Software stocks are in a quiet crisis that most investors haven’t fully reckoned with. The S&P 500 Software Index is down 22% year-to-date, a collapse that would normally drag any tech-heavy fund down with it. Yet Vanguard Information Technology ETF (NYSEARCA:VGT) is down 8% year-to-date, a gap that tells a specific story about how this fund is built and why it’s holding up where others aren’t.
What VGT is built to do
VGT tracks the MSCI US Investable Market Information Technology 25/50 Index, which means it is a pure-play U.S. technology sector fund with no geographic diversification, no fixed income, and no defensive hedging. Practically 100% of the portfolio sits in information technology.
The fund’s purpose is to give investors broad, low-cost ownership of the U.S. tech sector, from the largest semiconductor companies down to smaller specialized software and infrastructure firms.
The return engine here is the underlying businesses themselves. There are no options overlays, no leverage, and no synthetic instruments. The expense ratio is just $9 per $10,000, and portfolio turnover is 0.08, meaning the fund buys and holds rather than churning positions. With over 400 holdings, it captures the full breadth of the sector without requiring investors to make individual stock calls.
Why the fund is weathering the software selloff
The key to VGT’s relative resilience lies in its top two holdings. NVIDIA (NASDAQ:NVDA | NVDA Price Prediction) sits at 18% of the fund, and Apple (NASDAQ:AAPL) represents another 15.8%. Together with Microsoft (NASDAQ:MSFT) at 10.4%, these three positions account for 44% of the fund. Neither NVIDIA nor Apple is a pure software company, which matters enormously in the current environment.
NVIDIA was a risk factor earlier in the year, but the valuation picture has shifted. The stock now trades at approximately 22 times forward earnings, a level that reflects the company’s scale without demanding the kind of speculative premium that made it vulnerable.
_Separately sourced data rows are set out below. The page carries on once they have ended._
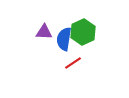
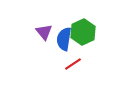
purple triangle: rotated 48 degrees clockwise
red line: moved 1 px down
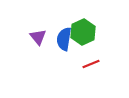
purple triangle: moved 6 px left, 5 px down
red line: moved 18 px right; rotated 12 degrees clockwise
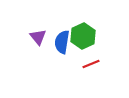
green hexagon: moved 4 px down
blue semicircle: moved 2 px left, 3 px down
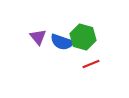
green hexagon: moved 1 px down; rotated 20 degrees counterclockwise
blue semicircle: rotated 80 degrees counterclockwise
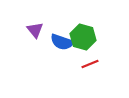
purple triangle: moved 3 px left, 7 px up
red line: moved 1 px left
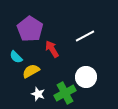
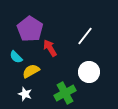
white line: rotated 24 degrees counterclockwise
red arrow: moved 2 px left, 1 px up
white circle: moved 3 px right, 5 px up
white star: moved 13 px left
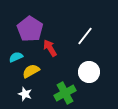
cyan semicircle: rotated 112 degrees clockwise
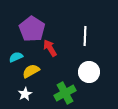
purple pentagon: moved 2 px right
white line: rotated 36 degrees counterclockwise
white star: rotated 24 degrees clockwise
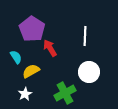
cyan semicircle: rotated 80 degrees clockwise
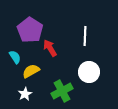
purple pentagon: moved 2 px left, 1 px down
cyan semicircle: moved 1 px left
green cross: moved 3 px left, 2 px up
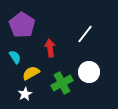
purple pentagon: moved 8 px left, 5 px up
white line: moved 2 px up; rotated 36 degrees clockwise
red arrow: rotated 24 degrees clockwise
yellow semicircle: moved 2 px down
green cross: moved 8 px up
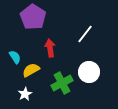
purple pentagon: moved 11 px right, 8 px up
yellow semicircle: moved 3 px up
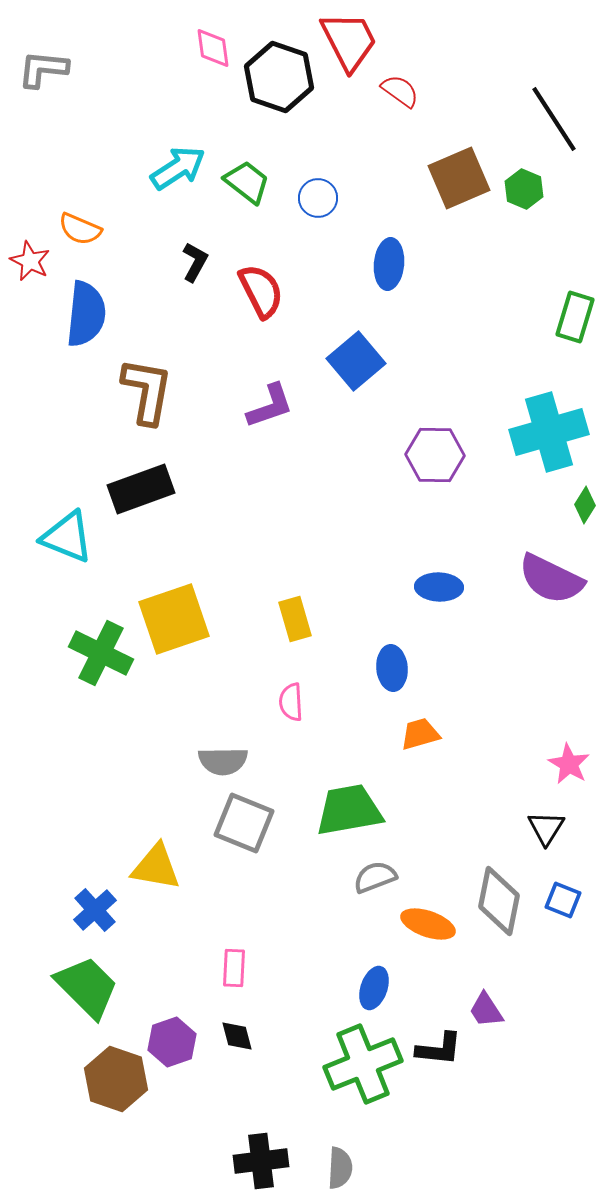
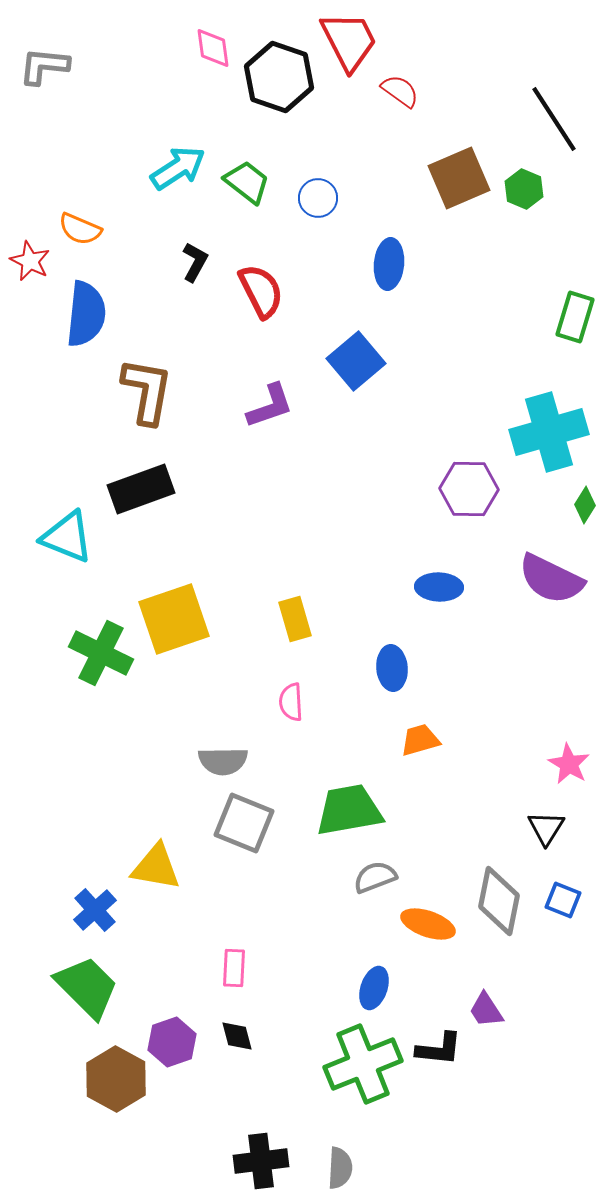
gray L-shape at (43, 69): moved 1 px right, 3 px up
purple hexagon at (435, 455): moved 34 px right, 34 px down
orange trapezoid at (420, 734): moved 6 px down
brown hexagon at (116, 1079): rotated 10 degrees clockwise
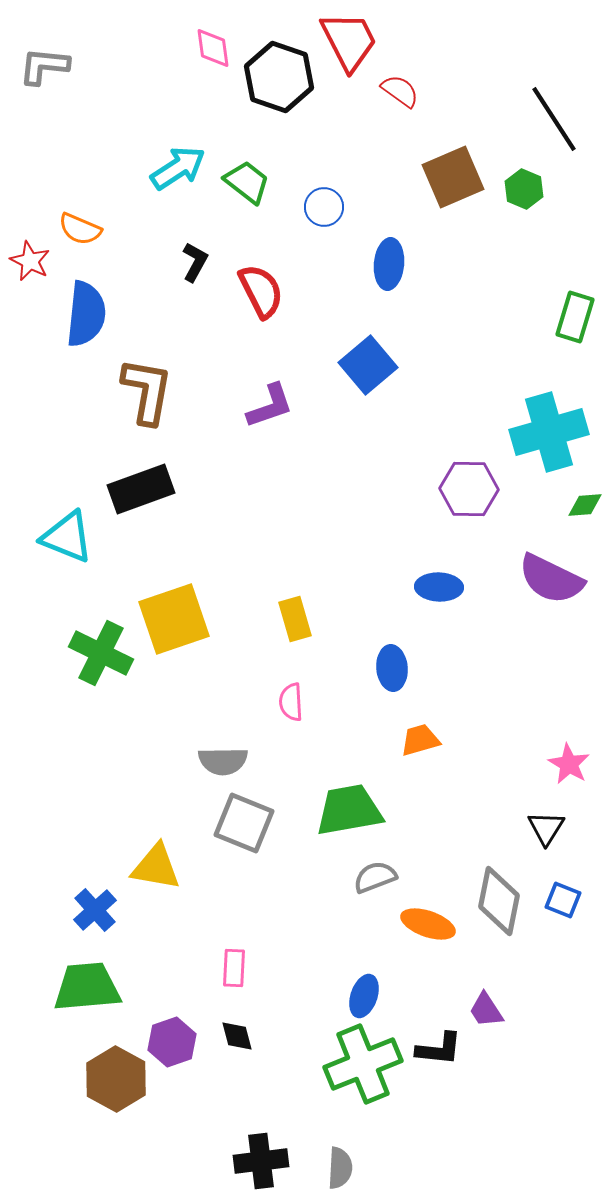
brown square at (459, 178): moved 6 px left, 1 px up
blue circle at (318, 198): moved 6 px right, 9 px down
blue square at (356, 361): moved 12 px right, 4 px down
green diamond at (585, 505): rotated 54 degrees clockwise
green trapezoid at (87, 987): rotated 50 degrees counterclockwise
blue ellipse at (374, 988): moved 10 px left, 8 px down
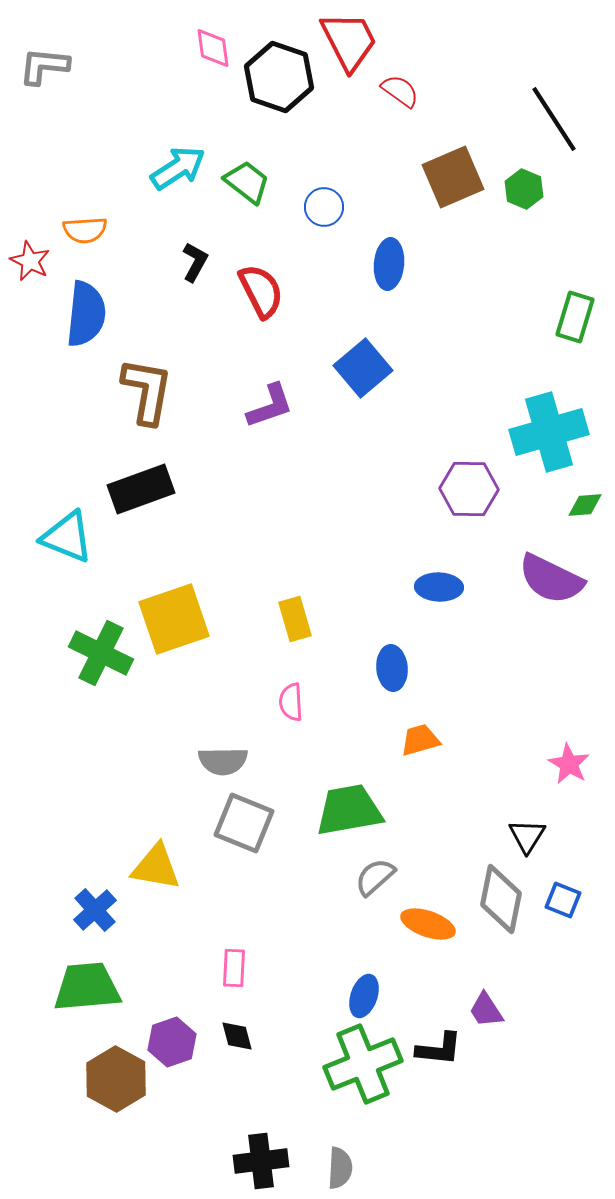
orange semicircle at (80, 229): moved 5 px right, 1 px down; rotated 27 degrees counterclockwise
blue square at (368, 365): moved 5 px left, 3 px down
black triangle at (546, 828): moved 19 px left, 8 px down
gray semicircle at (375, 877): rotated 21 degrees counterclockwise
gray diamond at (499, 901): moved 2 px right, 2 px up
Q4 FY2026 revenue reached $68.13 billion, up 73.2% year-over-year, with Data Center revenue alone hitting $62.31 billion, a 75% year-over-year gain. CEO Jensen Huang described the moment plainly on the earnings call: “The agentic AI inflection point has arrived. Grace Blackwell with NVLink is the king of inference today, delivering an order-of-magnitude lower cost per token.” For Q1 FY2027, the company guided to approximately $78 billion in revenue.
Apple functions as the steadying weight in the portfolio for obvious reasons. The company’s installed base surpassed 2.5 billion active devices, a recurring revenue platform that insulates it from the kind of quarter-to-quarter volatility that punishes pure software names.
A decade of compounding, regardless of market conditions
Beyond the top holdings, VGT’s breadth gives investors exposure to the full architecture of the AI economy. The fund holds semiconductor equipment makers, cloud infrastructure providers, cybersecurity platforms, and emerging quantum computing positions, all in small, diversified slices. No single mid-tier holding is large enough to meaningfully damage the fund if it fails, but collectively they participate in the sector’s long-term growth.
VGT is up 24.9% over the past year and has returned 630% over the past decade. That ten-year figure represents compounding across multiple market cycles, including rate hike environments, pandemic dislocations, and AI-driven re-ratings.
The tradeoffs to keep in mind
VGT concentrates entirely in one sector. Its concentration in a single sector means a sustained tech downturn hits the entire portfolio with no cushion. The fund carries no bonds, no international exposure, and no defensive sectors to absorb shocks. Investors who hold VGT as their primary equity position are making a concentrated sector bet, even if the 400-plus holdings create the feeling of diversification.
Concentration at the top is the second constraint. When NVIDIA represents nearly a fifth of the fund, its price action drives the ETF’s short-term performance regardless of portfolio intent.
The dividend yield of just 0.38% makes VGT entirely unsuitable as an income vehicle. This is a growth fund, and investors who need current income should look elsewhere.
Investors who want concentrated exposure to the U.S. technology sector at minimal cost get exactly that with VGT, while those expecting meaningful income or protection during a broad tech correction will find neither here.